Please reproduce all of the data below exactly, leaving each picture out.

Items from a data source
'''

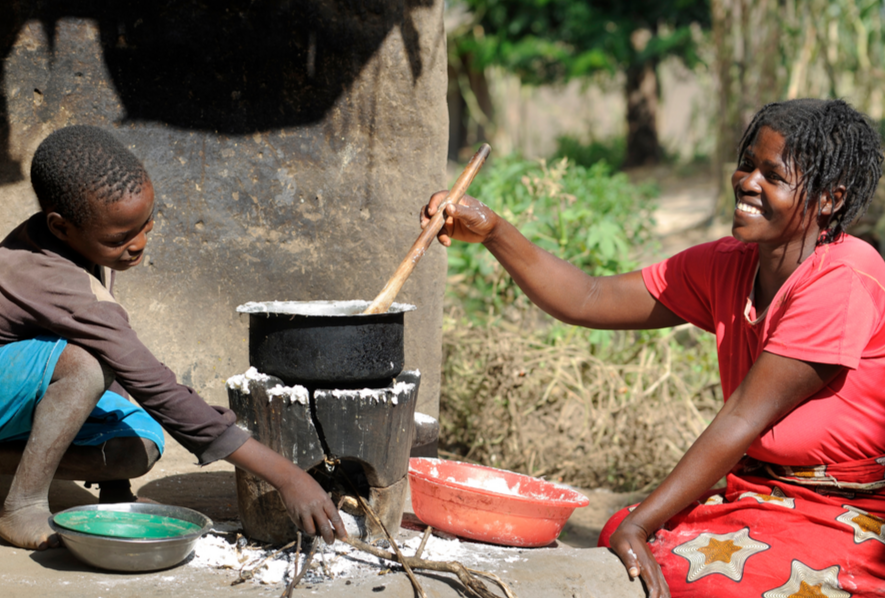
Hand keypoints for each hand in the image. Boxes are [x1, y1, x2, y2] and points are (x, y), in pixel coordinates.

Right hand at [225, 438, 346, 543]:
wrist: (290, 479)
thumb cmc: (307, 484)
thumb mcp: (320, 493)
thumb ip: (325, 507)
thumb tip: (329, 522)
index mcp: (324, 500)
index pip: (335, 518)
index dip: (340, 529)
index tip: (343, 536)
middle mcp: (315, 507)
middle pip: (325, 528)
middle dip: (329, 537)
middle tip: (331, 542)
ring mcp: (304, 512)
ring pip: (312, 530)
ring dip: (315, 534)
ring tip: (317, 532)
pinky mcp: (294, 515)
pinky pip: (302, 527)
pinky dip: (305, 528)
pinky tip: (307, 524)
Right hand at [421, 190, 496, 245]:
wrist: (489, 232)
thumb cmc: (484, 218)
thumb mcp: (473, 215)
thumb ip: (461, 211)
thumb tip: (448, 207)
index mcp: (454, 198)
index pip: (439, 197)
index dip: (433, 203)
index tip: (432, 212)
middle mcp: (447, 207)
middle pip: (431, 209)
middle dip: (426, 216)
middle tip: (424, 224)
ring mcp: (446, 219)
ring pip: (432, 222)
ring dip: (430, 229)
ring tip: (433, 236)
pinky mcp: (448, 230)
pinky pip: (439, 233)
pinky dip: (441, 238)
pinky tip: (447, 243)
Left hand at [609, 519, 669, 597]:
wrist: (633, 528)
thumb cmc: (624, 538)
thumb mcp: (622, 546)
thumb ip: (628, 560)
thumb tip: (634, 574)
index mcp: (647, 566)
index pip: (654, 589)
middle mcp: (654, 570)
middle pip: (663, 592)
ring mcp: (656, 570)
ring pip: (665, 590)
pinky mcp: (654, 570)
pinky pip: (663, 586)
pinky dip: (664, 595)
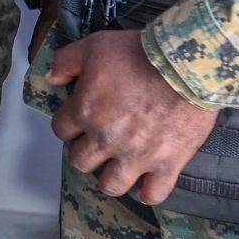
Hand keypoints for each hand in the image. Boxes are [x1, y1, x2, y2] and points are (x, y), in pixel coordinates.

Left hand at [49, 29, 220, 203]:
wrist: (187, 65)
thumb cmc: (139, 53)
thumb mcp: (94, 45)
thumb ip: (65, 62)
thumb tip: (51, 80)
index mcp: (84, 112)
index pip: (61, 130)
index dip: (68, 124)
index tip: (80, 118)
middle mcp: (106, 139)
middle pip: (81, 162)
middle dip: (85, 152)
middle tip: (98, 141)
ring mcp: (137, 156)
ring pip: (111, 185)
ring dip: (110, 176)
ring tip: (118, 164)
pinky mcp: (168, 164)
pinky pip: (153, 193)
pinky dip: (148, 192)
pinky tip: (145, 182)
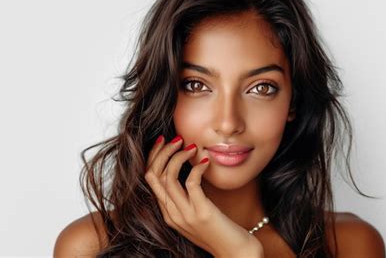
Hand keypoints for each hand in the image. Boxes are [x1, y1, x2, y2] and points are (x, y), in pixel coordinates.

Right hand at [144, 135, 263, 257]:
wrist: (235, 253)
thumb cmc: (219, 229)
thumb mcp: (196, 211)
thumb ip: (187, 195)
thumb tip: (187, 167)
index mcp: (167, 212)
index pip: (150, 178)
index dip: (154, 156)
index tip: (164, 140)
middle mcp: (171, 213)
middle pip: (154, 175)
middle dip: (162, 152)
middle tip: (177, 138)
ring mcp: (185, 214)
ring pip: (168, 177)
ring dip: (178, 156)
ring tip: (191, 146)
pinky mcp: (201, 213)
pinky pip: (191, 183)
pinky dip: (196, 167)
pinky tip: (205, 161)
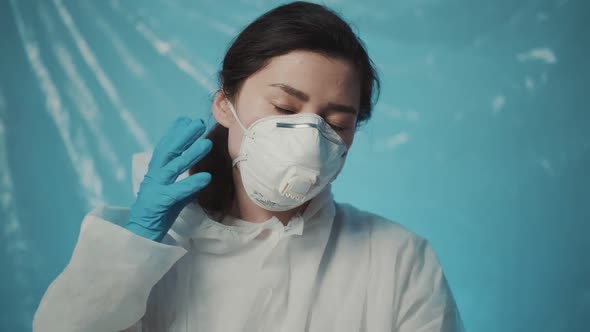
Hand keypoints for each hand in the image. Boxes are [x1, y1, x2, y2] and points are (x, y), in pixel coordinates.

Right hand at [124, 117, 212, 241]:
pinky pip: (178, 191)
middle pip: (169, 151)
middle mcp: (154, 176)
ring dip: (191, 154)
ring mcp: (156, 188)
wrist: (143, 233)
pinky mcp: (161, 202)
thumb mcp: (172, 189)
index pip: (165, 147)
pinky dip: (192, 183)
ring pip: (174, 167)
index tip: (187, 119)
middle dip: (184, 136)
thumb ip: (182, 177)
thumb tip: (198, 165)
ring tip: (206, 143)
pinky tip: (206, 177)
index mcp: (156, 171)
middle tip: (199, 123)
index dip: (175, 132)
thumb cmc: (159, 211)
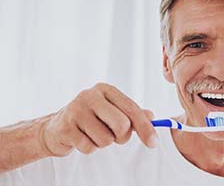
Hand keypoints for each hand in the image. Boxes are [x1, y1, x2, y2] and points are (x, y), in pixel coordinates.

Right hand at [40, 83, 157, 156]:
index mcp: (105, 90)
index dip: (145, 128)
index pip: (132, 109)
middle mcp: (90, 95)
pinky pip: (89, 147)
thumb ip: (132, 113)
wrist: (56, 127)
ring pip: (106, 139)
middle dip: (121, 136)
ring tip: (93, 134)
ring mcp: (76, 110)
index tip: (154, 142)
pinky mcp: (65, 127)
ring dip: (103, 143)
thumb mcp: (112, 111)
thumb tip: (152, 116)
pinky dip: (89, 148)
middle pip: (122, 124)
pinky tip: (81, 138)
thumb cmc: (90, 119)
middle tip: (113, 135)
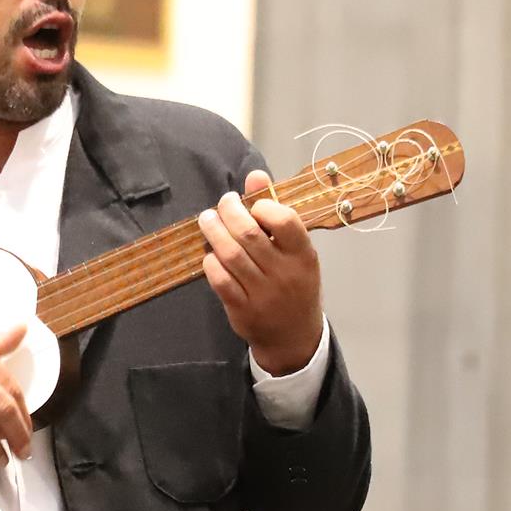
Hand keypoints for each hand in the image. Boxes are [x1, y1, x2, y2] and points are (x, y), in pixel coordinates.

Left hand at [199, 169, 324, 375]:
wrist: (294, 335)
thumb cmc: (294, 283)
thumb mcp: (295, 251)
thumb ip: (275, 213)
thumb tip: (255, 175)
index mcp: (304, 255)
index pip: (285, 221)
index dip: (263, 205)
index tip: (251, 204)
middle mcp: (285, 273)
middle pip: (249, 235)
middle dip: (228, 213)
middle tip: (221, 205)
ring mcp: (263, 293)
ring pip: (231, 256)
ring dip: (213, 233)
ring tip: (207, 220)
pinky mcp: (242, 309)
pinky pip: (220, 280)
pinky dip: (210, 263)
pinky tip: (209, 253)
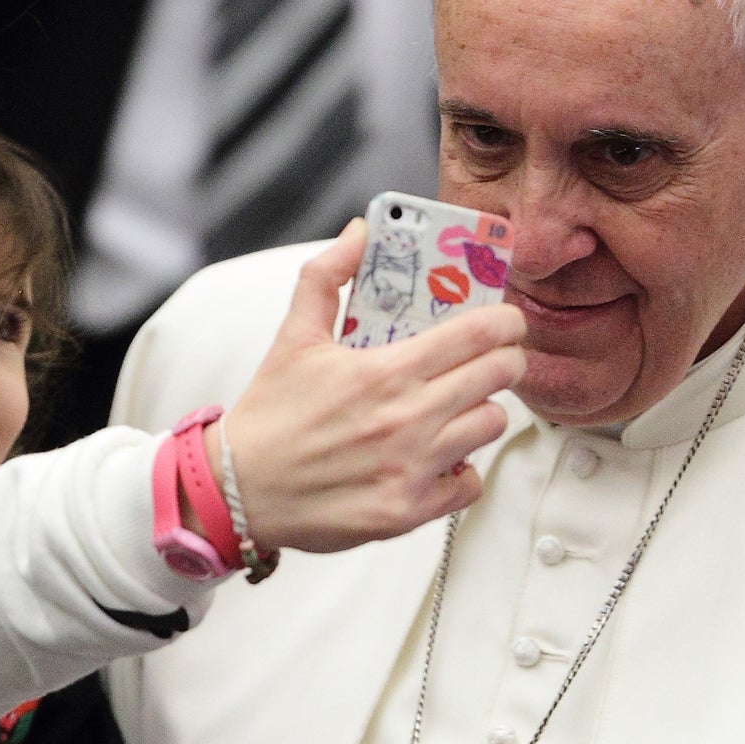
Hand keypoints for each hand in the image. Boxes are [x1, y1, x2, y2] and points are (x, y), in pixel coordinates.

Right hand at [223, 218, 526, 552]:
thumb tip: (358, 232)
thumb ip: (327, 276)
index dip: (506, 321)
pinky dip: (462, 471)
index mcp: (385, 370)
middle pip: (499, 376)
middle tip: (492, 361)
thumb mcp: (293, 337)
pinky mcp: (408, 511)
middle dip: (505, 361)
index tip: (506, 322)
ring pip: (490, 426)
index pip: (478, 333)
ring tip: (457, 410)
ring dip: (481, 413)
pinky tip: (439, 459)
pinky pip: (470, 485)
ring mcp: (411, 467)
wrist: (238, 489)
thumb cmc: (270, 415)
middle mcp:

'''

(ANSWER):
Hand keypoints for each hand in the image. Boxes are [x1, y1, x2, y2] and points are (x, y), in pixel coordinates.

Right hand at [225, 438, 346, 543]:
wrist: (290, 479)
thumb cmc: (307, 484)
thumb mcp: (320, 493)
thumb ip: (325, 507)
thumb tip: (329, 522)
index mcp: (324, 500)
index pip: (335, 518)
index dip: (340, 529)
index tip: (343, 536)
middle mcp: (315, 507)
middle pip: (325, 528)
middle dip: (329, 537)
middle tip: (331, 542)
ring mcp: (304, 512)
ring pip: (312, 530)
ring dip: (315, 534)
ring tip: (317, 532)
pinky mcp: (294, 515)
pinky pip: (302, 527)
pinky dip: (305, 528)
pinky tip: (307, 524)
Right hand at [421, 190, 496, 245]:
wrist: (489, 232)
thumb cmc: (484, 218)
thumb mcp: (473, 215)
thumb ip: (461, 211)
thumb tip: (448, 207)
index mcp: (454, 198)
index pip: (439, 197)
index dip: (433, 203)
index tip: (432, 212)
middle mcp: (447, 207)
middle pip: (431, 209)
middle dip: (426, 216)
middle tip: (424, 224)
ring mcp: (446, 219)
ring pip: (432, 222)
ring dip: (430, 229)
ring tip: (433, 236)
pinky mcp: (448, 230)
pinky pip: (439, 233)
pinky dip: (441, 238)
pinky tip: (447, 243)
Left hand at [609, 519, 669, 597]:
wrist: (633, 528)
thumb cmc: (624, 538)
thumb mcp: (622, 546)
thumb ip: (628, 560)
thumb tip: (634, 574)
index mcp: (647, 566)
index pip: (654, 589)
middle mcp: (654, 570)
middle pip: (663, 592)
ring mcp: (656, 570)
ring pip: (665, 590)
pinky mcp: (654, 570)
pinky pip: (663, 586)
pinky dip: (664, 595)
Hand keypoints for each hand in the image. Boxes are [x1, y1, x2, y2] and points are (x, y), in pixel coordinates.

Left hand at [49, 29, 220, 203]:
wrist: (187, 65)
thumb cmc: (139, 53)
thumb mcp: (94, 45)
thumb ip: (65, 62)
thumb tip: (51, 80)
index mcp: (84, 112)
index pip: (61, 130)
index dip: (68, 124)
index tip: (80, 118)
middle mcp: (106, 139)
middle pip: (81, 162)
middle dip: (85, 152)
middle tip: (98, 141)
ring mcp: (137, 156)
ring pip: (111, 185)
ring dip: (110, 176)
ring tip: (118, 164)
pinky mcp: (168, 164)
pinky pip: (153, 193)
pinky dip: (148, 192)
pinky tip: (145, 182)
Hand keypoints for each hand in the image. Boxes are [x1, y1, x2, y2] and points are (x, y), in pixel coordinates.

Right hand at [144, 135, 263, 257]:
wrist: (235, 253)
thumb cmc: (219, 229)
thumb mcp: (196, 211)
thumb ip: (187, 195)
thumb tip: (187, 167)
index mcp: (167, 212)
index pip: (150, 178)
index dip: (154, 156)
index tip: (164, 140)
middle mcp: (171, 213)
middle pip: (154, 175)
middle dip: (162, 152)
middle tip: (177, 138)
ring mcp: (185, 214)
ring pip: (168, 177)
ring dip: (178, 156)
ring tip: (191, 146)
pinky mcp: (201, 213)
pinky pip: (191, 183)
pinky dip: (196, 167)
pinky tip: (205, 161)
Hand keypoints for each hand in the image. Boxes are [x1, y1, x2, y2] and points are (x, y), in pixel coordinates.

Right hand at [124, 117, 212, 241]:
pinky pip: (178, 191)
middle pip: (169, 151)
middle mcp: (154, 176)
ring dip: (191, 154)
ring mcp: (156, 188)
wrist: (143, 233)
pinky mcp: (161, 202)
thumb mcp: (172, 189)
index pip: (165, 147)
pinky dip: (192, 183)
ring pip: (174, 167)
index tip: (187, 119)
middle dip: (184, 136)
thumb ip: (182, 177)
thumb tip: (198, 165)
ring tip: (206, 143)
pinky tip: (206, 177)
index mcp: (156, 171)
middle tip: (199, 123)
index dip: (175, 132)
thumb cmc: (159, 211)
Hand keypoints for each hand in the image. Boxes are [x1, y1, x2, y2] and points are (x, y), in pixel coordinates.

Right hand at [40, 83, 157, 156]:
index mcp: (105, 90)
index dip: (145, 128)
index pip: (132, 109)
middle mcp: (90, 95)
pinky pip: (89, 147)
thumb ip: (132, 113)
wrist: (56, 127)
ring pip: (106, 139)
middle dip: (121, 136)
ring tip: (93, 134)
ring mcp: (76, 110)
index tip: (154, 142)
pinky mcp: (65, 127)
ring dip: (103, 143)
thumb mcp: (112, 111)
thumb tip: (152, 116)
pinky dip: (89, 148)
middle pip: (122, 124)
pinky tip: (81, 138)
thumb cmc: (90, 119)
middle tip: (113, 135)
Hand keypoints for each hand in the image. Boxes are [x1, y1, x2, y2] and points are (x, y), in pixel coordinates.

Left hand at [199, 169, 324, 375]:
wrist: (294, 335)
thumb cmc: (294, 283)
thumb mcp: (295, 251)
thumb ip: (275, 213)
thumb tip: (255, 175)
index mcp: (304, 255)
index pip: (285, 221)
index dip: (263, 205)
index tip: (251, 204)
middle mcp: (285, 273)
middle pip: (249, 235)
middle dip: (228, 213)
middle tip: (221, 205)
ring mcp: (263, 293)
ring pip: (231, 256)
ring dip: (213, 233)
ring tip: (207, 220)
pinky mcp: (242, 309)
pinky pip: (220, 280)
pinky dip: (210, 263)
pinky tip: (209, 253)
Hand keypoints for each hand in the image. Boxes are [x1, y1, x2, y2] and points are (x, y), in pixel coordinates.

Right hand at [223, 218, 526, 552]:
thumb tip: (358, 232)
thumb ip: (327, 276)
index dip: (506, 321)
pinky dip: (462, 471)
index mcp: (385, 370)
middle pip: (499, 376)
middle tip: (492, 361)
thumb mcp: (293, 337)
pinky mcp: (408, 511)
middle dip: (505, 361)
index tip: (506, 322)
ring pip: (490, 426)
index pip: (478, 333)
ring tip: (457, 410)
ring dip: (481, 413)
pinky tip: (439, 459)
pinky pip: (470, 485)
ring mcp: (411, 467)
wrist: (238, 489)
thumb cmc: (270, 415)
middle mcp:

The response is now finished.